12 comments on “HB289 – Amending the Training Wage

  1. cassandram

    What exactly are these folks being trained in that they need 90 days of a reduced wage to do it? I’m not crazy about the idea that newly hired people are expected to subsidize their own training (providing discounted labor all the while) in order to work. 90 days pretty much covers summer employment, right? So folks hiring for the summer are still allowed to pay workers less under the guise of “training”.

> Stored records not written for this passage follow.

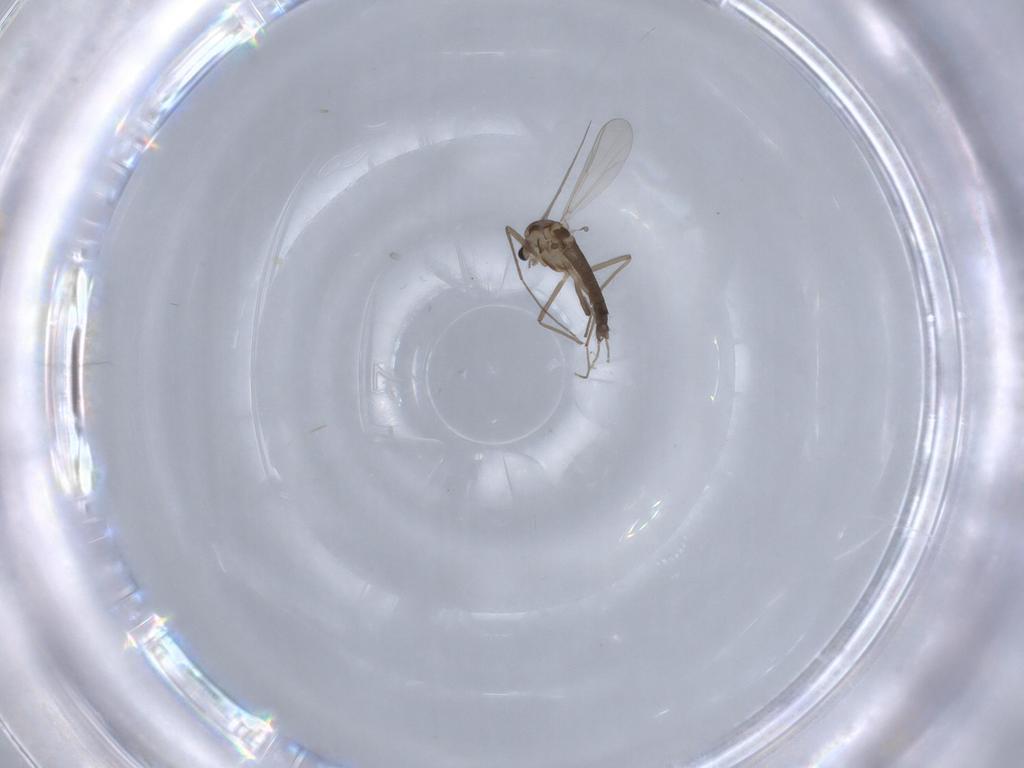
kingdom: Animalia
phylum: Arthropoda
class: Insecta
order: Diptera
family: Chironomidae
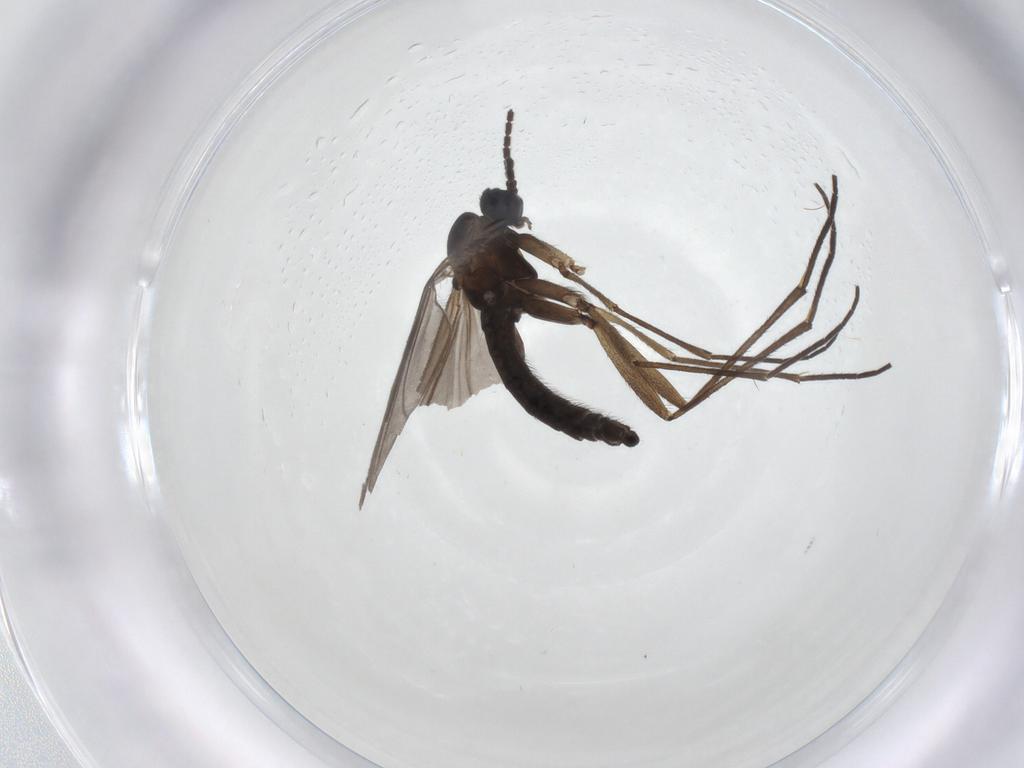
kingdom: Animalia
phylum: Arthropoda
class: Insecta
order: Diptera
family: Sciaridae
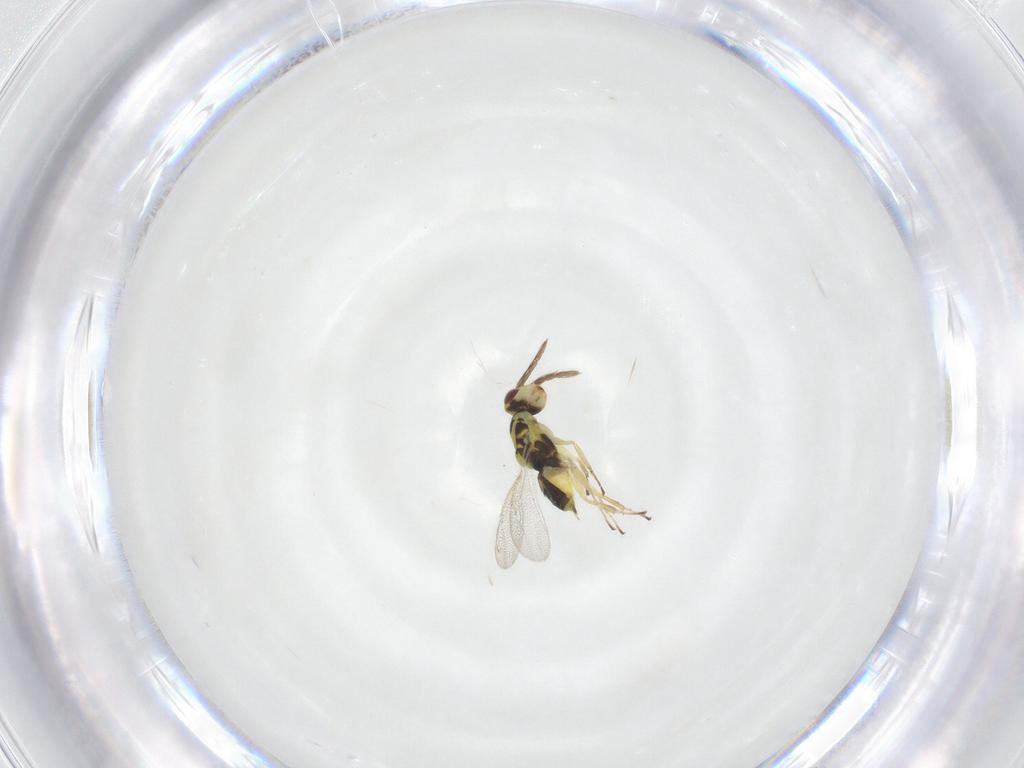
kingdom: Animalia
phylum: Arthropoda
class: Insecta
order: Hymenoptera
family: Eulophidae
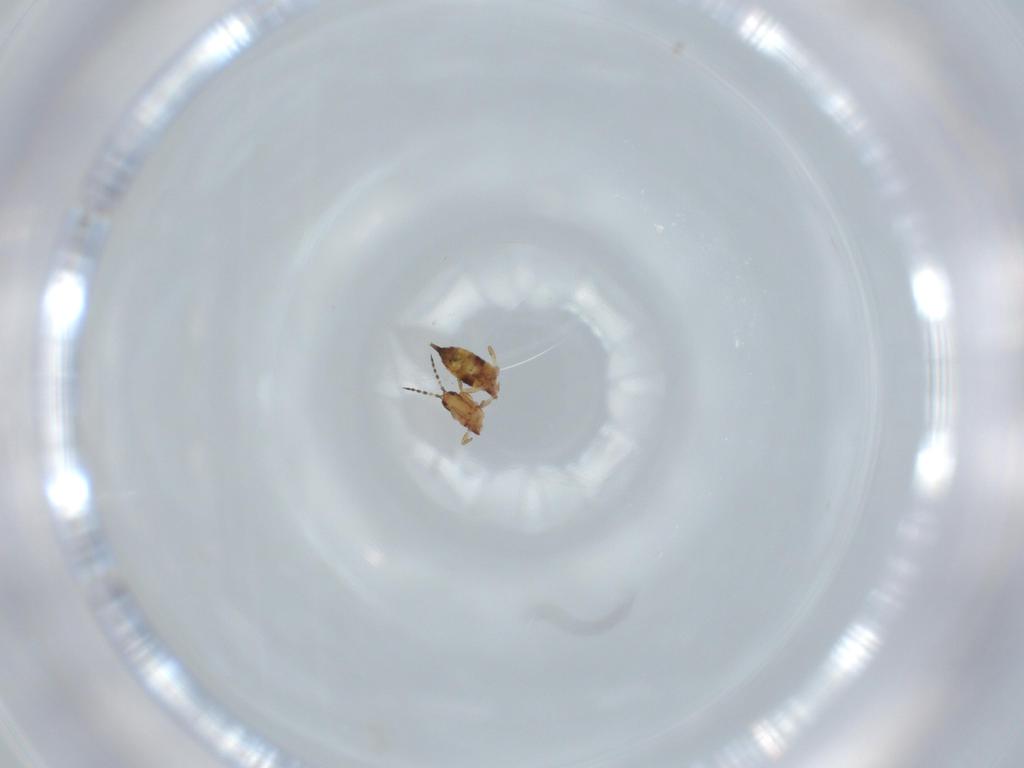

    • Exactly! And it only applies for people making minimum wage. If it takes 90 days to train, maybe it should not be a minimum wage job.

      • cassandram

        And if you are being trained as a fast food worker, are you subject to this 90 day training wage for each new job you obtain in this industry? Because now you’ve just set up a situation where certain industries are pretty incentivized to churn through these workers.

        • VenialCyn

          Also grocery store workers… Wasn’t the Kenny clan lobbying for the training wage also?

          • cassandram

            They are DEFINITELY lobbying against any increase in the minimum wage.

          • Speaking of Chris Kenny, from his social media activity uptick recently, he is in what appears to be a campaign-building mode for a statewide GOP effort of some kind. I asked some DEM insiders and was told, probably Governor.

    • John Kowalko

      See Mike Ramone’s “lifeguard” employment needs. He’s the prime sponsor of this crappy exemption to the minimum raise bill.

      • cassandram

        Why are you a co-sponsor on this?

        • John Kowalko

          First let me explain. Ramone’s prime sponsorship that I’m referring to was the previous years “minimum wage” bill not this years HB289. My apologies. I was a prime sponsor on Kim Williams HB47 which would remove the training minimum wage, which takes effect 90 days after enactment, and youth minimum wage, which takes effect January 1, 2020 from Mike Ramone’s adulteration of the minimum wage bill passed the year previous. The bill never went to a committee hearing because Speaker Schwarzkopf opposed it. When I appealed to him personally he referred to a “promise/deal” made with the Republicans for their vote on the prior year’s Bond Bill. I told him, in no uncertain words, that I and others in our party made no such promise. In fact I and several others voted against Ramone’s outrageous proposal. Since HB47 was not going to get a vote Rep. Williams introduced this bill and others to close some of the loopholes in the original Ramone bill. HB47 would have eliminated those exemptions and loopholes. But since it was not going to be allowed to the floor for a vote (despite 33 sponsors and co-sponsors) I agreed with Rep. Williams that we should give any relief we could to those workers at this time.

  2. 1pointoforder

    Well, well, well. It looks like the three amigos don’t want to be republicans this cycle. Tear them out, root and branch.

  3. This bill does too little to be respectable. As Cassandra points out above, the loopholes are undeniable.

    This is not the kind of legislation worth the paper printed. And by the way, where the hell is our General Assembly? Cowering willingly behind a bunch of nonsense excuses for not moving forward with the agenda of our 150th in its final days. We can’t let them live this travesty down. I am deeply ashamed of every single one of them for this base abdication of their duties to governance.